── The records ──

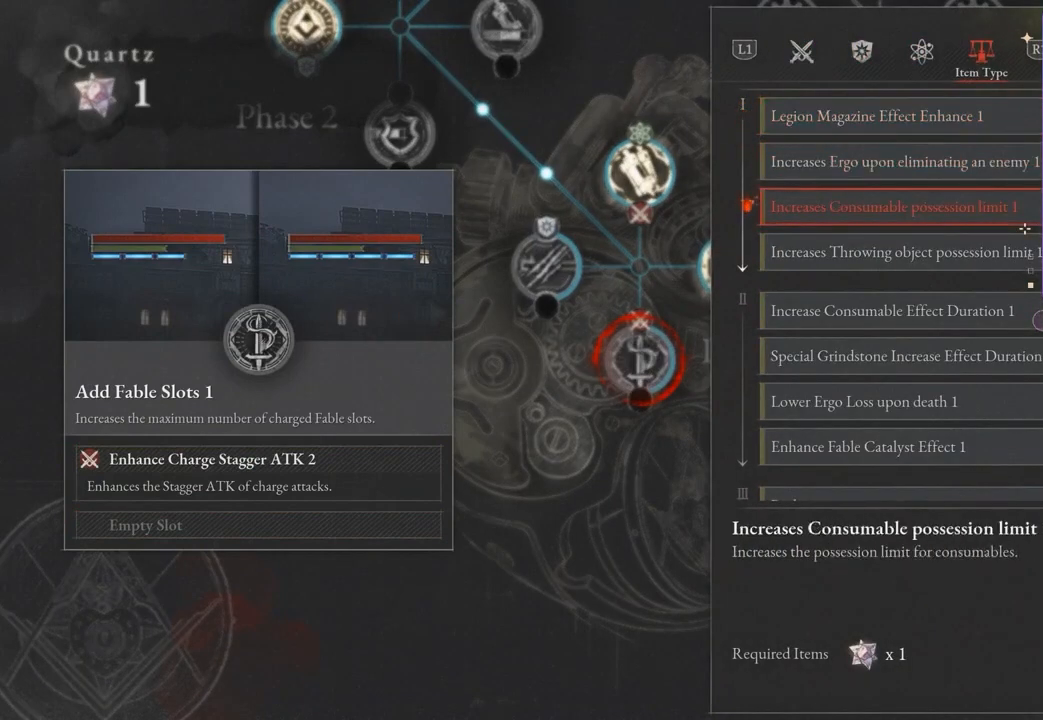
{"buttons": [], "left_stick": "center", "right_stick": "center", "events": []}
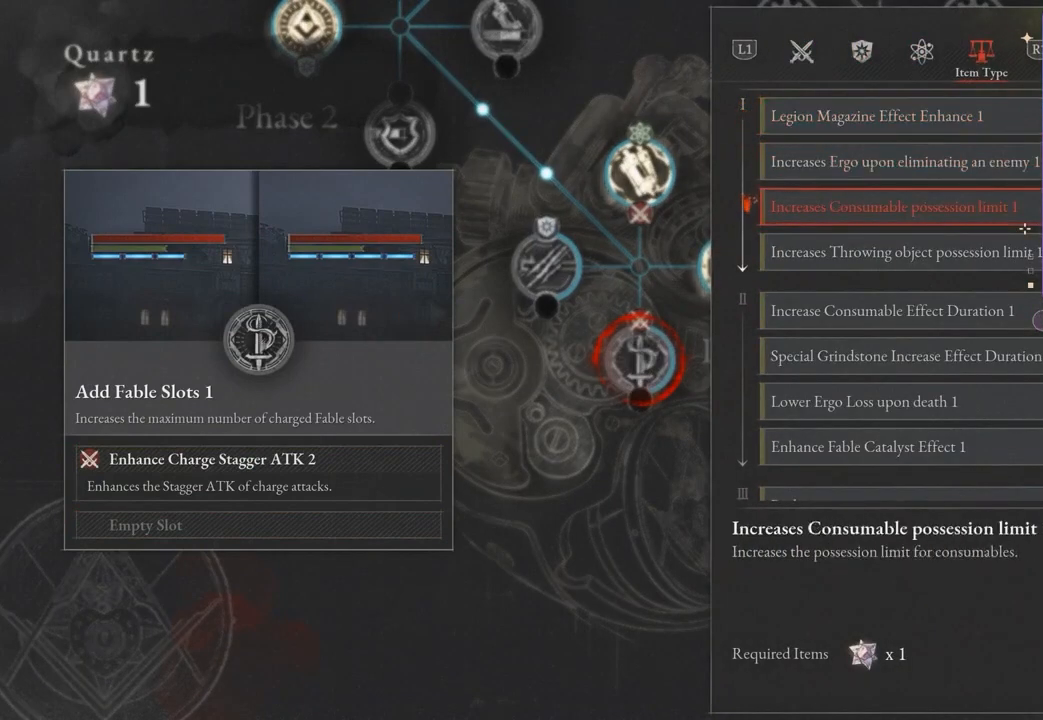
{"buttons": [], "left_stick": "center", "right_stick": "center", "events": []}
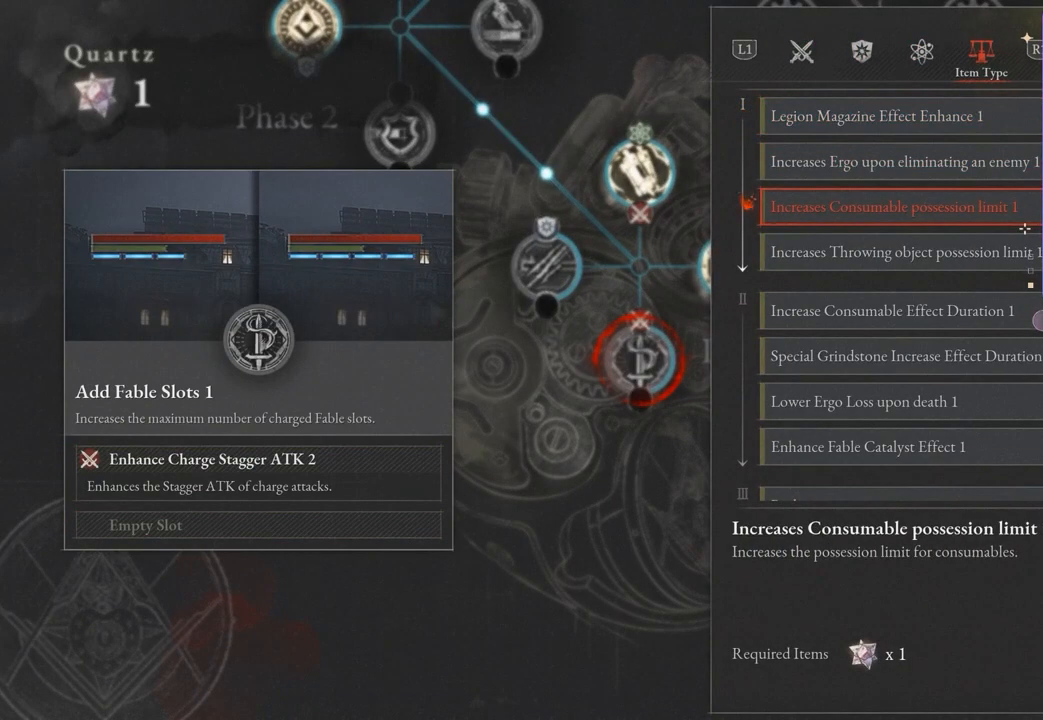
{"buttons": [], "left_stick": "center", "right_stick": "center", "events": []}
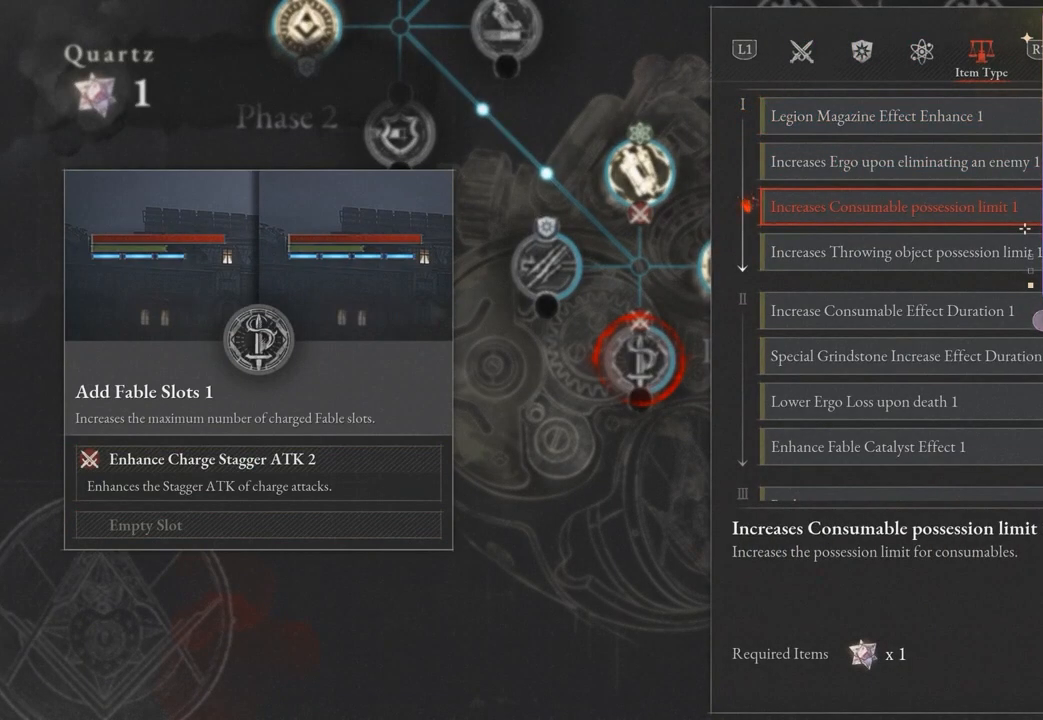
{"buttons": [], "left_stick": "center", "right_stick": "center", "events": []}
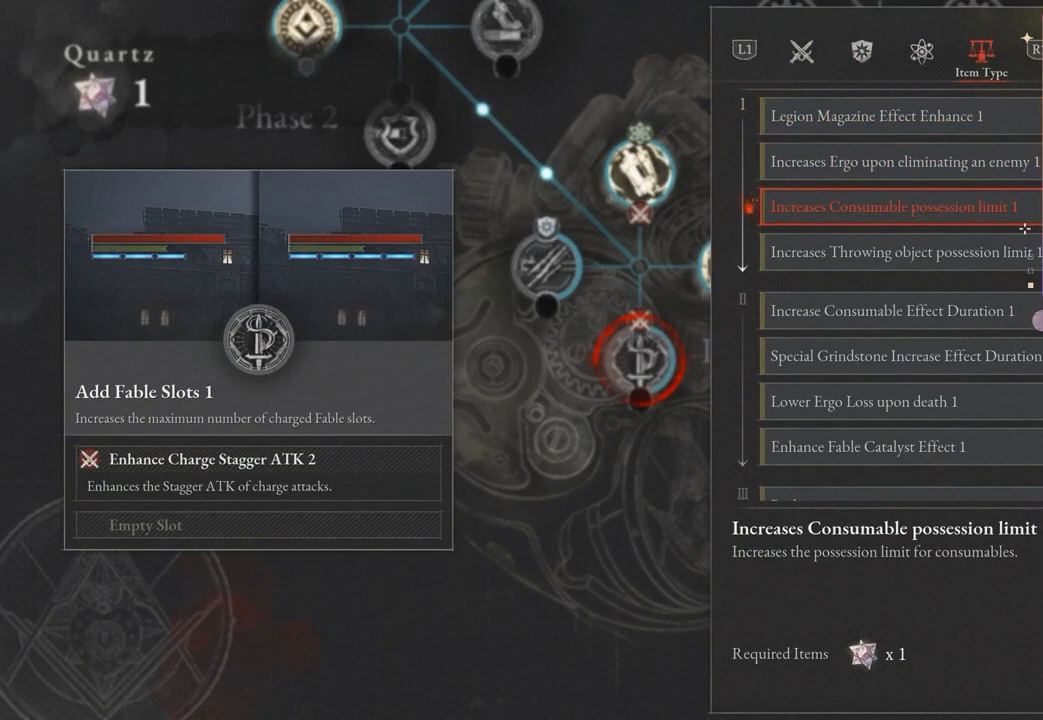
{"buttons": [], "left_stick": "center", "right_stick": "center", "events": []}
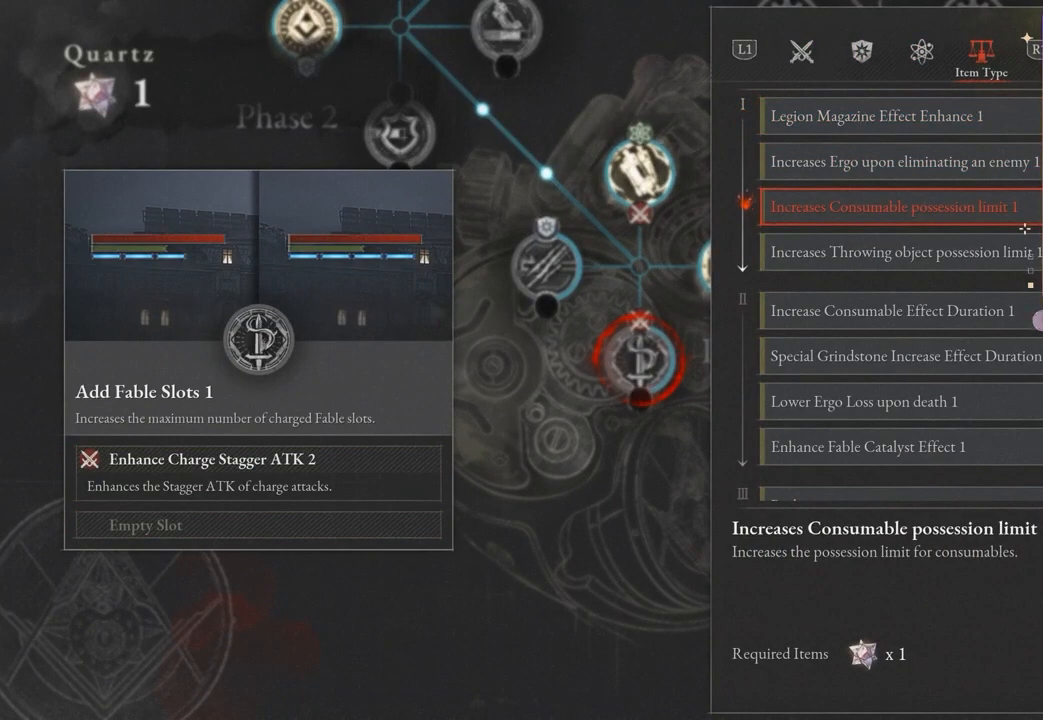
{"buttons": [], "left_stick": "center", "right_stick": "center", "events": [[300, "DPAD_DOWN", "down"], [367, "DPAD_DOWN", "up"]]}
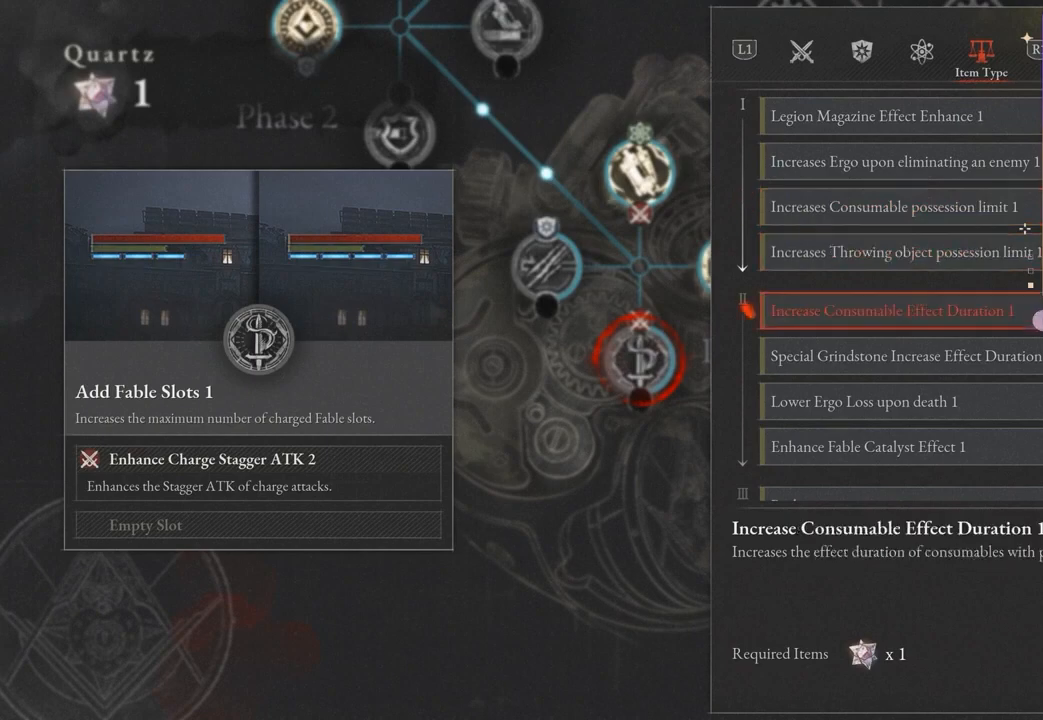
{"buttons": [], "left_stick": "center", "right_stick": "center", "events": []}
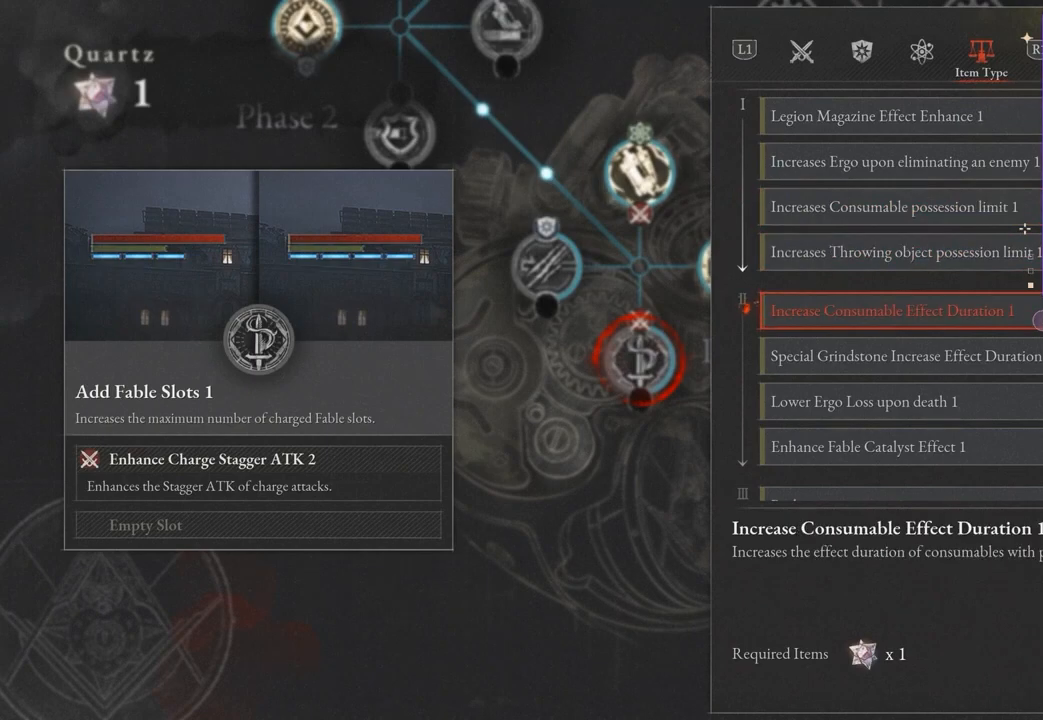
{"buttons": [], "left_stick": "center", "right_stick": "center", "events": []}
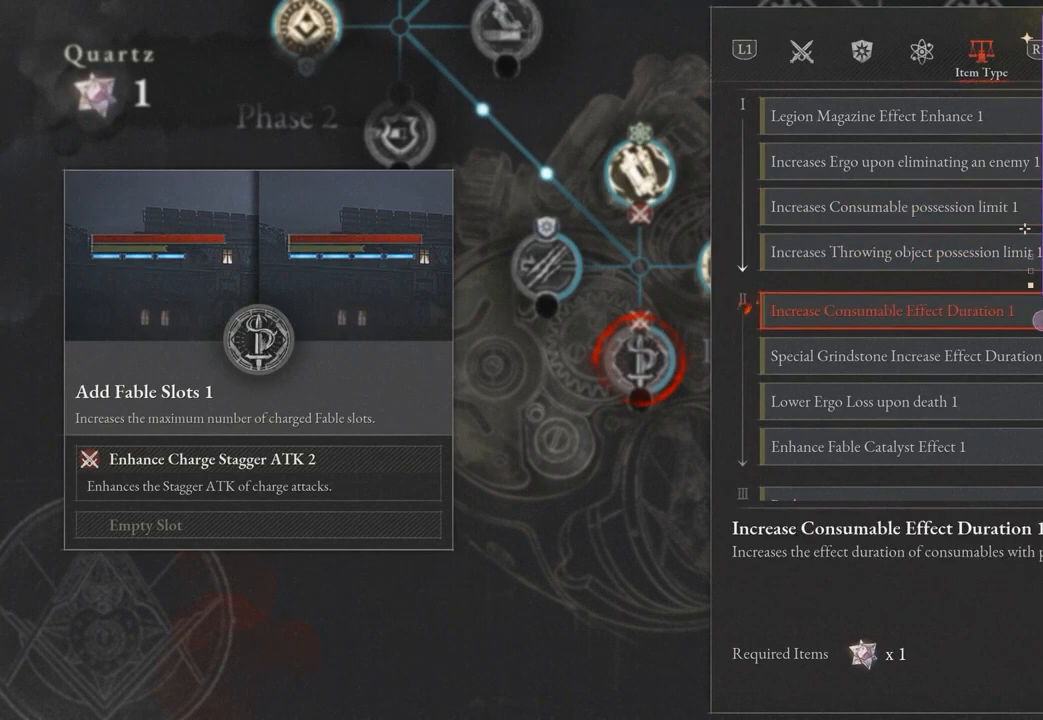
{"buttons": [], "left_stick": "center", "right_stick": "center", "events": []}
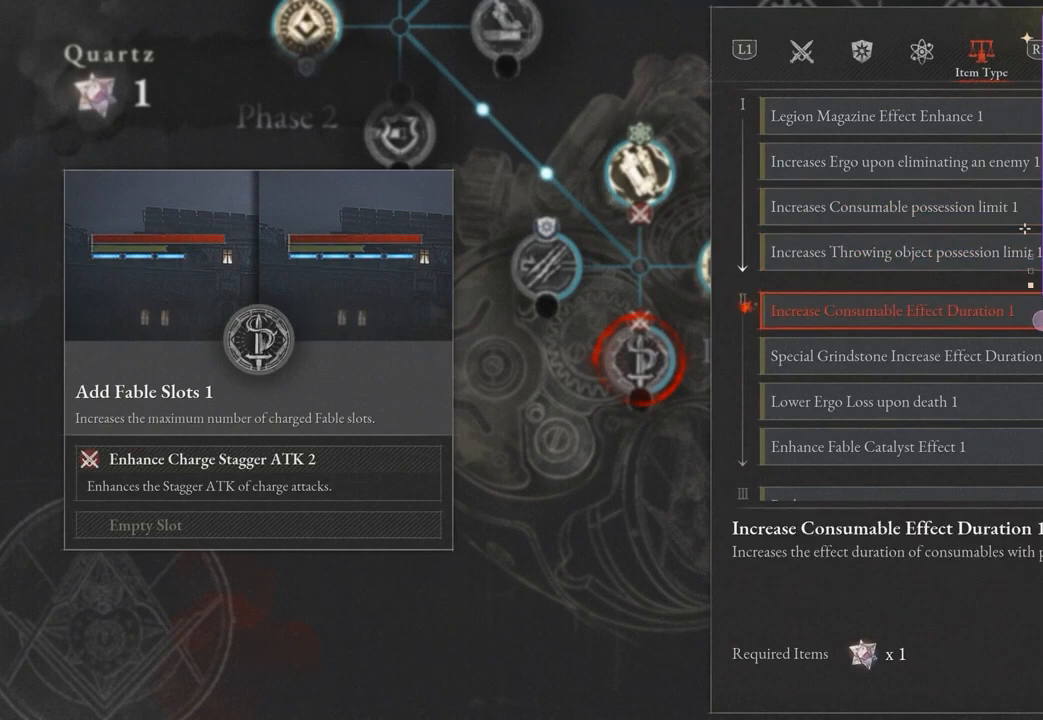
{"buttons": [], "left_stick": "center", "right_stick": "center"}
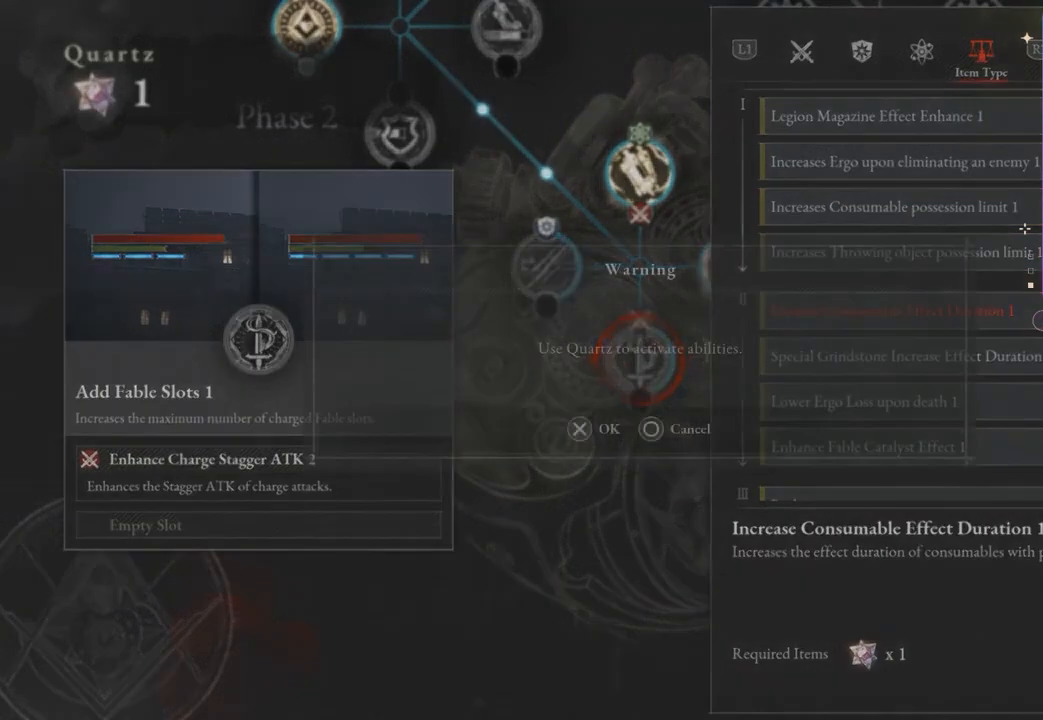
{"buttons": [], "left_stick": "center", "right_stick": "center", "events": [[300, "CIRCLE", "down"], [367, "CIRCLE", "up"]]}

───

▶ _Task objective_
Please set down each entry word for word, without its images.

▶ _Output of the task_
{"buttons": [], "left_stick": "center", "right_stick": "center", "events": []}
{"buttons": [], "left_stick": "center", "right_stick": "center", "events": []}
{"buttons": [], "left_stick": "center", "right_stick": "center", "events": []}
{"buttons": [], "left_stick": "center", "right_stick": "center", "events": []}
{"buttons": [], "left_stick": "center", "right_stick": "center", "events": []}
{"buttons": [], "left_stick": "center", "right_stick": "center", "events": [[300, "DPAD_DOWN", "down"], [367, "DPAD_DOWN", "up"]]}
{"buttons": [], "left_stick": "center", "right_stick": "center", "events": []}
{"buttons": [], "left_stick": "center", "right_stick": "center", "events": []}
{"buttons": [], "left_stick": "center", "right_stick": "center", "events": []}
{"buttons": [], "left_stick": "center", "right_stick": "center"}
{"buttons": [], "left_stick": "center", "right_stick": "center", "events": [[300, "CIRCLE", "down"], [367, "CIRCLE", "up"]]}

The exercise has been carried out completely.